Mining hardware manufacturers have begun selling Cryptonight ASIC miners for next to nothing after privacy-centric cryptocurrency Monero carried out its threat to adopt a hard fork to maintain ASIC resistance.
Last week, Monero activated its semi-annual hard fork, an update that included an alteration to its instance of the Cryptonight Proof-of-Work (PoW) consensus algorithm.
This particular update had one purpose: ensure that no currently-existent Application Specific Integrated Circuit (ASIC) miners are compatible with the Monero network.
The hard fork came weeks after Bitmain — the dominant ASIC manufacturer and a subject of scorn among many cryptocurrency communities — unveiled the Antminer X3, its first Cryptonight ASIC miner.
At least one other manufacturer — lesser-known company Baikal Miners — claimed to have developed a Cryptonight ASIC, an announcement it made several days before Bitmain went public with the much more powerful Antminer X3.
Though vastly more efficient than GPU-based miners, ASICs have a critical vulnerability — they cannot currently be reprogrammed. Consequently, fundamental changes to a PoW algorithm can “brick” them permanently.
While the devices are still compatible with other Cryptonight coins, there is little consumer demand to mine an algorithm headlined by Electroneum, Bytecoin, and Sumokoin.
Consequently, Bitmain and Baikal are sitting on piles of now nearly-worthless devices, and while Bitmain can likely stomach the losses due to its reported $4 billion in profits last year, Baikal may have bitten off more than it can chew.
To wit, the Hong Kong-based firm is now offering a five-for-one deal on its Cryptonight ASICs in a bid to recoup something — anything — from the funds it poured into researching, development, and manufacturing for the nascent product.
Meanwhile, at least five different projects claim that they will continue to develop the old Monero blockchain, including two named “Monero Classic” and one that has been promoted by Bitmain’s official Twitter account.
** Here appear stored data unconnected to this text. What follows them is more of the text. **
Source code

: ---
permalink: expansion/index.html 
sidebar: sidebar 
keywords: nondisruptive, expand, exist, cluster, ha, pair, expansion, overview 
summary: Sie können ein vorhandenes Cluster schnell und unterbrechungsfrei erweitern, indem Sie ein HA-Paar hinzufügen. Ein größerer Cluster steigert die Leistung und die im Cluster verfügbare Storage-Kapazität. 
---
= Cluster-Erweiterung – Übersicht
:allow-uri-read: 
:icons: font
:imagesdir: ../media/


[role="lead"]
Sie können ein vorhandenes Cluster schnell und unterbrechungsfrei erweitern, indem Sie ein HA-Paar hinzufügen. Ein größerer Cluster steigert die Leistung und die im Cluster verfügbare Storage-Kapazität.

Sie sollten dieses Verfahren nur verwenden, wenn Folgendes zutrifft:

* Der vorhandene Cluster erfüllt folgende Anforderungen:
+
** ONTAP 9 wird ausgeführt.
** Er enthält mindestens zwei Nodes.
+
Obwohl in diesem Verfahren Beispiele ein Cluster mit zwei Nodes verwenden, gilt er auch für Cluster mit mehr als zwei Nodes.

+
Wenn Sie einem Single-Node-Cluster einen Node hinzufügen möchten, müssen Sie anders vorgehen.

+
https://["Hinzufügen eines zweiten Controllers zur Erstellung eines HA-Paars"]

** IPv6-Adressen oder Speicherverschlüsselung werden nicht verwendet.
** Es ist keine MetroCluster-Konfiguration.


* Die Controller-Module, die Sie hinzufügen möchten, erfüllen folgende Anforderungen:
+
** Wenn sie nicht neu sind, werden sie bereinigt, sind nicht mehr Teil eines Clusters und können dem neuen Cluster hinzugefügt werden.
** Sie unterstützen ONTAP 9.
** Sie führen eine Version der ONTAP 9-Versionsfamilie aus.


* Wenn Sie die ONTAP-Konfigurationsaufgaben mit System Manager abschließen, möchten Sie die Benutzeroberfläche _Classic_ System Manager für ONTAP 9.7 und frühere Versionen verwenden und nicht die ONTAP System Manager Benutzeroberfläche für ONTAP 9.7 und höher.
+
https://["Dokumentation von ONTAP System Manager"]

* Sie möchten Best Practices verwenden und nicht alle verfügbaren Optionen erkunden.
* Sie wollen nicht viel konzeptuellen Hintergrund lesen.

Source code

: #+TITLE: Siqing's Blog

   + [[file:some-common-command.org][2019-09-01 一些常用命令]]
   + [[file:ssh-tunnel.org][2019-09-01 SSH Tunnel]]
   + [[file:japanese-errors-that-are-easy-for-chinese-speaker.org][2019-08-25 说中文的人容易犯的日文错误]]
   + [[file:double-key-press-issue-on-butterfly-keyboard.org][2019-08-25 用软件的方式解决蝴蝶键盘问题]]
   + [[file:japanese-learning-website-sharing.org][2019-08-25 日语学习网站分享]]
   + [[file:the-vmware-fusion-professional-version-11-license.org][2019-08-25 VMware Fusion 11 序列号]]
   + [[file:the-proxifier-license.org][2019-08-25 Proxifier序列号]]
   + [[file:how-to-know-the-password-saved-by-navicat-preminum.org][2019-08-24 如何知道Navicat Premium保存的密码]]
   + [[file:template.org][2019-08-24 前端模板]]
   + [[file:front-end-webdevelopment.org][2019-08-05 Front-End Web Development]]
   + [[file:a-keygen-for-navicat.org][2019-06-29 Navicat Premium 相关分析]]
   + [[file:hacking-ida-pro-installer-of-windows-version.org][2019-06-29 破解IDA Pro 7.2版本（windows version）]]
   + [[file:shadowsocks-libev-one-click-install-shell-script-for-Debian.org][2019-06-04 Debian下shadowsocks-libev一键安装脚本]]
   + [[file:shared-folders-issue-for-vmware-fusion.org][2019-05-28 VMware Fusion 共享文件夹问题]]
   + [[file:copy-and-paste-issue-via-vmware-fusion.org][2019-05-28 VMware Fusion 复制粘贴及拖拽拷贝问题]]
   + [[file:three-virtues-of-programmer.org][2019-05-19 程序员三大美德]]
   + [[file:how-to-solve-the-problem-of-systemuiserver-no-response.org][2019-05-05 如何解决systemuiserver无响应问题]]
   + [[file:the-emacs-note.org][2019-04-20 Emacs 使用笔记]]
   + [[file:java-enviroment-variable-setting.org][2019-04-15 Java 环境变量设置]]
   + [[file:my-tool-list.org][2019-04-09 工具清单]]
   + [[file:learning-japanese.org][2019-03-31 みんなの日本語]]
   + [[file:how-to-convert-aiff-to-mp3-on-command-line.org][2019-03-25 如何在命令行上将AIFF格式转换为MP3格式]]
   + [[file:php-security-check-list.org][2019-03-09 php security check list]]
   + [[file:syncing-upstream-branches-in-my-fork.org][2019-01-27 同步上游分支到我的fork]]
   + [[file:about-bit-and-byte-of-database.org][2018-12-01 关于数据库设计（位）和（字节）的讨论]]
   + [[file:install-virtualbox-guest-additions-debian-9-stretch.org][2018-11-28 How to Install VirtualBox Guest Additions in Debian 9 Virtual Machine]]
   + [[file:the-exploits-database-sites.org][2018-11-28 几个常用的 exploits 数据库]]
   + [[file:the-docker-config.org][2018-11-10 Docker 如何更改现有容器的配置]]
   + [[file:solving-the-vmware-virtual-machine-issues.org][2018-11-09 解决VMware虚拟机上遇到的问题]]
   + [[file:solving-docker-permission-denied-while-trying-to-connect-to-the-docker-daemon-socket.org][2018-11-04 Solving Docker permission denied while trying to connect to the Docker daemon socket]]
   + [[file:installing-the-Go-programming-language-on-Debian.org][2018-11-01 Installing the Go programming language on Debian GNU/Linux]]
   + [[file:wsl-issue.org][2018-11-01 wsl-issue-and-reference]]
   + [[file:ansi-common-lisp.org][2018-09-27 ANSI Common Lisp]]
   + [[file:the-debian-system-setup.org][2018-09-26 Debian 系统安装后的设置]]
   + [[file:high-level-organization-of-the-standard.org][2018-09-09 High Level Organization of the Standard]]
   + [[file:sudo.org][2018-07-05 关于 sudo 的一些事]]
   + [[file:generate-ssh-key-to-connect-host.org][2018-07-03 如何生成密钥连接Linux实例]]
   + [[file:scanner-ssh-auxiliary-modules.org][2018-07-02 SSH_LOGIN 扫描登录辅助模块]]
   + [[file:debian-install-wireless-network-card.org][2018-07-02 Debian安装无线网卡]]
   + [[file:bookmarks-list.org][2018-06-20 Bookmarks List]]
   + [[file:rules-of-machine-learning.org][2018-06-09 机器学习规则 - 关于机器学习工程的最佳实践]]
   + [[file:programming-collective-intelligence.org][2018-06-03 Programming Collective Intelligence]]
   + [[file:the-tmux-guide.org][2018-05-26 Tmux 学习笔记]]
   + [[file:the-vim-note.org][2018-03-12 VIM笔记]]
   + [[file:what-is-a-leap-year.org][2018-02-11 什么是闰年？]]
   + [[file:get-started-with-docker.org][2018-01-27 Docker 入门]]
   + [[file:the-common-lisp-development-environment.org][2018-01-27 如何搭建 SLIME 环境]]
Monero is not the only major cryptocurrency that has considered using a hard fork to maintain ASIC resistance. Ethereum, the second-largest cryptocurrency, recently began this debate in response to Bitmain’s announcement that it had developed an Ethash ASIC miner. While the fork appears wildly popular among users, developers have thus far been hesitant to pursue the potentially “chaotic” course.